There is a limit on the number of external PTP clocks to which the ordinary clock timeReceiver or boundary clock requests unicast service (number of configured peers). There is also a limit to the number of external PTP clocks to which the ordinary clock timeTransmitter or boundary clock grants unicast service (number of discovered peers). An association where the boundary clock has a symmetric relationship with another boundary clock (in other words, they both have the other as a configured peer) consumes a request and a grant unicast service in each router.

The number of configured Ethernet ports is not restricted.

There are limits to the maximum transmitted and received event message rates supported in the router. Each unicast IP service established consumes a portion of one of the unicast message limits. When either limit is reached, the device sends a grant response with zero in the duration field to refuse additional unicast service requests.
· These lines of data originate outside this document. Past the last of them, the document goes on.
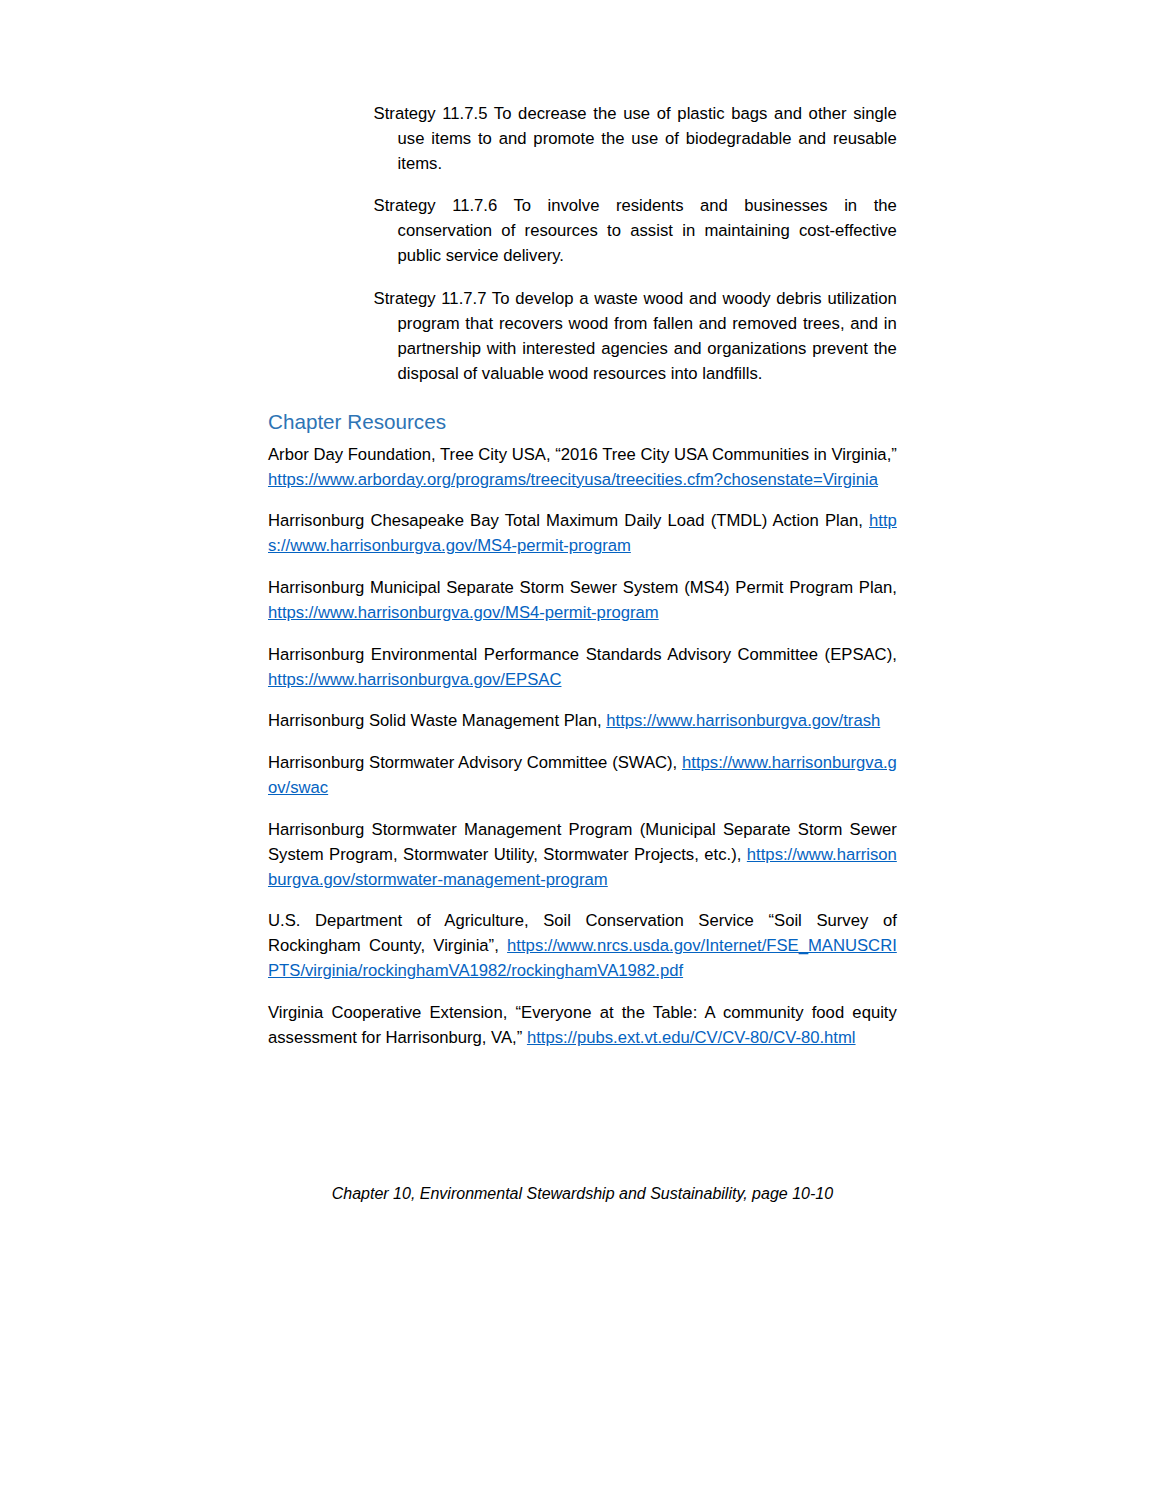Strategy 11.7.5 To decrease the use of plastic bags and other single use items to and promote the use of biodegradable and reusable items.
Strategy 11.7.6 To involve residents and businesses in the conservation of resources to assist in maintaining cost-effective public service delivery.
Strategy 11.7.7 To develop a waste wood and woody debris utilization program that recovers wood from fallen and removed trees, and in partnership with interested agencies and organizations prevent the disposal of valuable wood resources into landfills.
Chapter Resources
Arbor Day Foundation, Tree City USA, “2016 Tree City USA Communities in Virginia,” https://www.arborday.org/programs/treecityusa/treecities.cfm?chosenstate=Virginia
Harrisonburg Chesapeake Bay Total Maximum Daily Load (TMDL) Action Plan, https://www.harrisonburgva.gov/MS4-permit-program
Harrisonburg Municipal Separate Storm Sewer System (MS4) Permit Program Plan, https://www.harrisonburgva.gov/MS4-permit-program
Harrisonburg Environmental Performance Standards Advisory Committee (EPSAC), https://www.harrisonburgva.gov/EPSAC
Harrisonburg Solid Waste Management Plan, https://www.harrisonburgva.gov/trash
Harrisonburg Stormwater Advisory Committee (SWAC), https://www.harrisonburgva.gov/swac
Harrisonburg Stormwater Management Program (Municipal Separate Storm Sewer System Program, Stormwater Utility, Stormwater Projects, etc.), https://www.harrisonburgva.gov/stormwater-management-program
U.S. Department of Agriculture, Soil Conservation Service “Soil Survey of Rockingham County, Virginia”, https://www.nrcs.usda.gov/Internet/FSE_MANUSCRIPTS/virginia/rockinghamVA1982/rockinghamVA1982.pdf
Virginia Cooperative Extension, “Everyone at the Table: A community food equity assessment for Harrisonburg, VA,” https://pubs.ext.vt.edu/CV/CV-80/CV-80.html
Chapter 10, Environmental Stewardship and Sustainability, page 10-10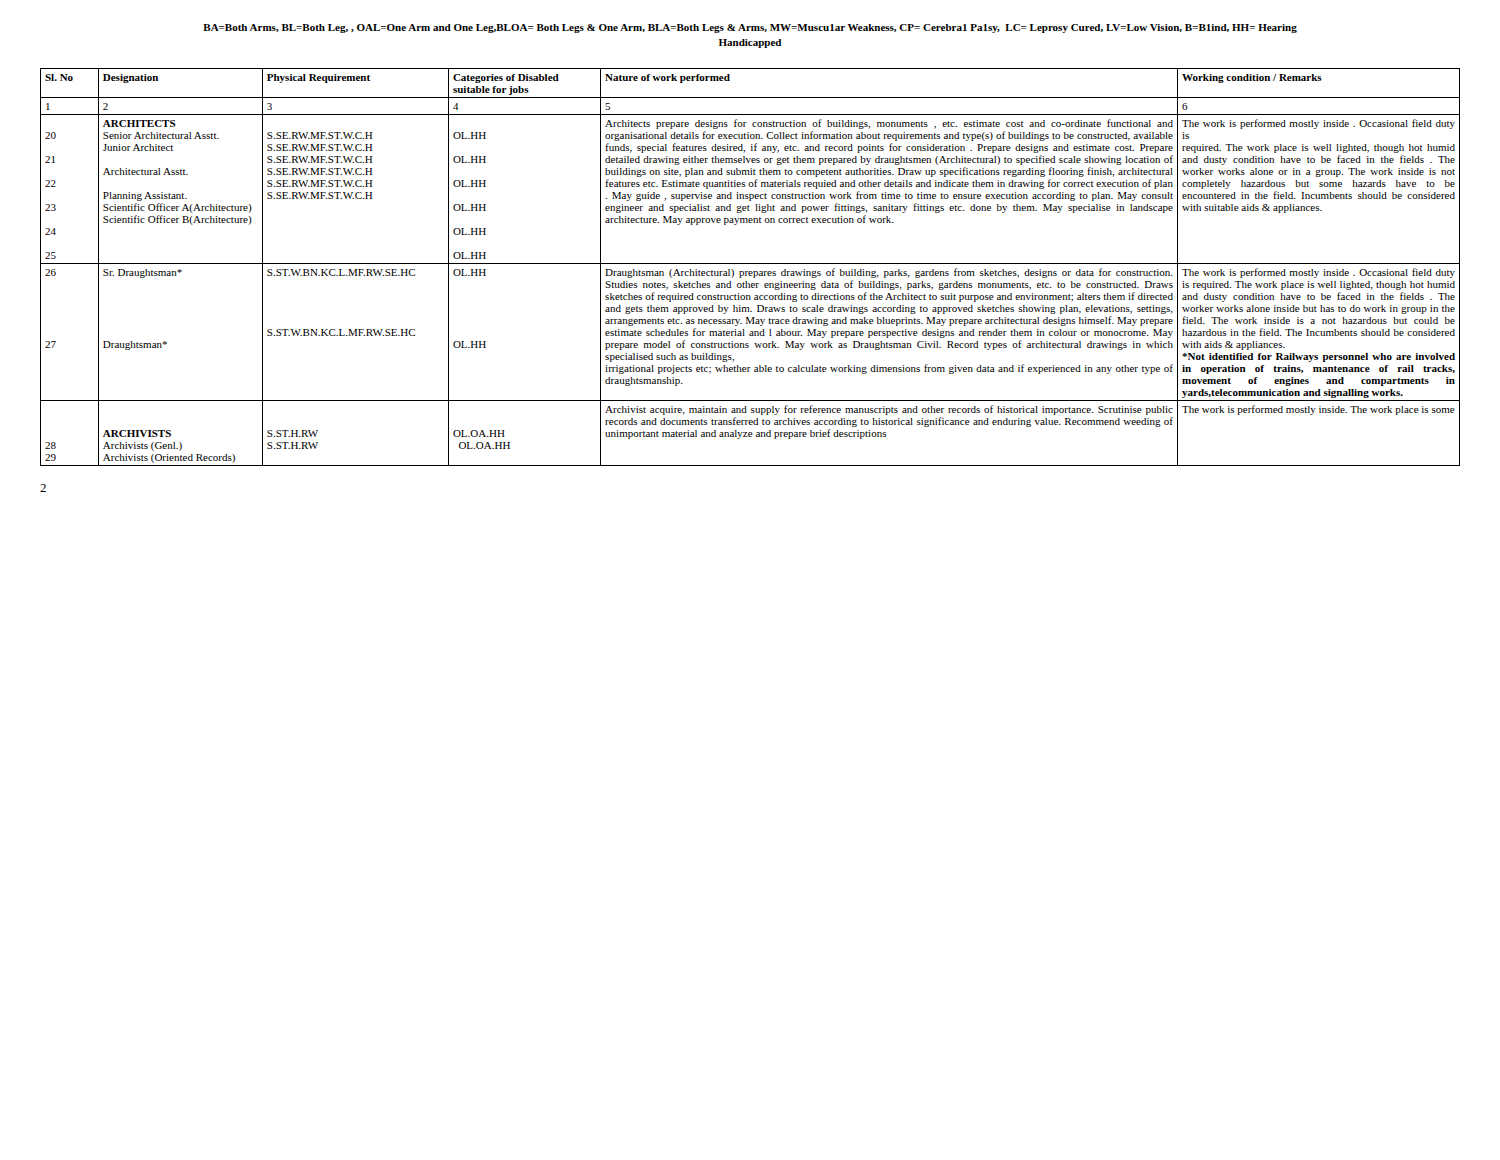BA=Both Arms, BL=Both Leg, , OAL=One Arm and One Leg,BLOA= Both Legs & One Arm, BLA=Both Legs & Arms, MW=Muscu1ar Weakness, CP= Cerebra1 Pa1sy, LC= Leprosy Cured, LV=Low Vision, B=B1ind, HH= Hearing Handicapped
| Sl. No | Designation | Physical Requirement | Categories of Disabled suitable for jobs | Nature of work performed | Working condition / Remarks |
| --- | --- | --- | --- | --- | --- |
| 1 | 2 | 3 | 4 | 5 | 6 |
| 20 21 22 23 24 25 | ARCHITECTS Senior Architectural Asstt. Junior Architect Architectural Asstt. Planning Assistant. Scientific Officer A(Architecture) Scientific Officer B(Architecture) | S.SE.RW.MF.ST.W.C.H S.SE.RW.MF.ST.W.C.H S.SE.RW.MF.ST.W.C.H S.SE.RW.MF.ST.W.C.H S.SE.RW.MF.ST.W.C.H S.SE.RW.MF.ST.W.C.H | OL.HH OL.HH OL.HH OL.HH OL.HH OL.HH | Architects prepare designs for construction of buildings, monuments , etc. estimate cost and co-ordinate functional and organisational details for execution. Collect information about requirements and type(s) of buildings to be constructed, available funds, special features desired, if any, etc. and record points for consideration . Prepare designs and estimate cost. Prepare detailed drawing either themselves or get them prepared by draughtsmen (Architectural) to specified scale showing location of buildings on site, plan and submit them to competent authorities. Draw up specifications regarding flooring finish, architectural features etc. Estimate quantities of materials requied and other details and indicate them in drawing for correct execution of plan . May guide , supervise and inspect construction work from time to time to ensure execution according to plan. May consult engineer and specialist and get light and power fittings, sanitary fittings etc. done by them. May specialise in landscape architecture. May approve payment on correct execution of work. | The work is performed mostly inside . Occasional field duty is required. The work place is well lighted, though hot humid and dusty condition have to be faced in the fields . The worker works alone or in a group. The work inside is not completely hazardous but some hazards have to be encountered in the field. Incumbents should be considered with suitable aids & appliances. |
| 26 27 | Sr. Draughtsman* Draughtsman* | S.ST.W.BN.KC.L.MF.RW.SE.HC S.ST.W.BN.KC.L.MF.RW.SE.HC | OL.HH OL.HH | Draughtsman (Architectural) prepares drawings of building, parks, gardens from sketches, designs or data for construction. Studies notes, sketches and other engineering data of buildings, parks, gardens monuments, etc. to be constructed. Draws sketches of required construction according to directions of the Architect to suit purpose and environment; alters them if directed and gets them approved by him. Draws to scale drawings according to approved sketches showing plan, elevations, settings, arrangements etc. as necessary. May trace drawing and make blueprints. May prepare architectural designs himself. May prepare estimate schedules for material and l abour. May prepare perspective designs and render them in colour or monocrome. May prepare model of constructions work. May work as Draughtsman Civil. Record types of architectural drawings in which specialised such as buildings, irrigational projects etc; whether able to calculate working dimensions from given data and if experienced in any other type of draughtsmanship. | The work is performed mostly inside . Occasional field duty is required. The work place is well lighted, though hot humid and dusty condition have to be faced in the fields . The worker works alone inside but has to do work in group in the field. The work inside is a not hazardous but could be hazardous in the field. The Incumbents should be considered with aids & appliances. *Not identified for Railways personnel who are involved in operation of trains, mantenance of rail tracks, movement of engines and compartments in yards,telecommunication and signalling works. |
| 28 29 | ARCHIVISTS Archivists (Genl.) Archivists (Oriented Records) | S.ST.H.RW S.ST.H.RW | OL.OA.HH OL.OA.HH | Archivist acquire, maintain and supply for reference manuscripts and other records of historical importance. Scrutinise public records and documents transferred to archives according to historical significance and enduring value. Recommend weeding of unimportant material and analyze and prepare brief descriptions | The work is performed mostly inside. The work place is some |
2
See the scaling guide for the appropriate release for the specific unicast message limits related to PTP.

Multicast messages are not considered when validating the unicast message limit. When multicast messaging on Ethernet ports is enabled, the PTP load must be monitored to ensure usage capabilities are not exceeded. If the capacity usage reaches 100%, the PTP software process on the router is at its limit of transmitting and receiving PTP packets.

Several commands are available for use to monitor PTP load:

Use the following command to identify the load of the PTP software process.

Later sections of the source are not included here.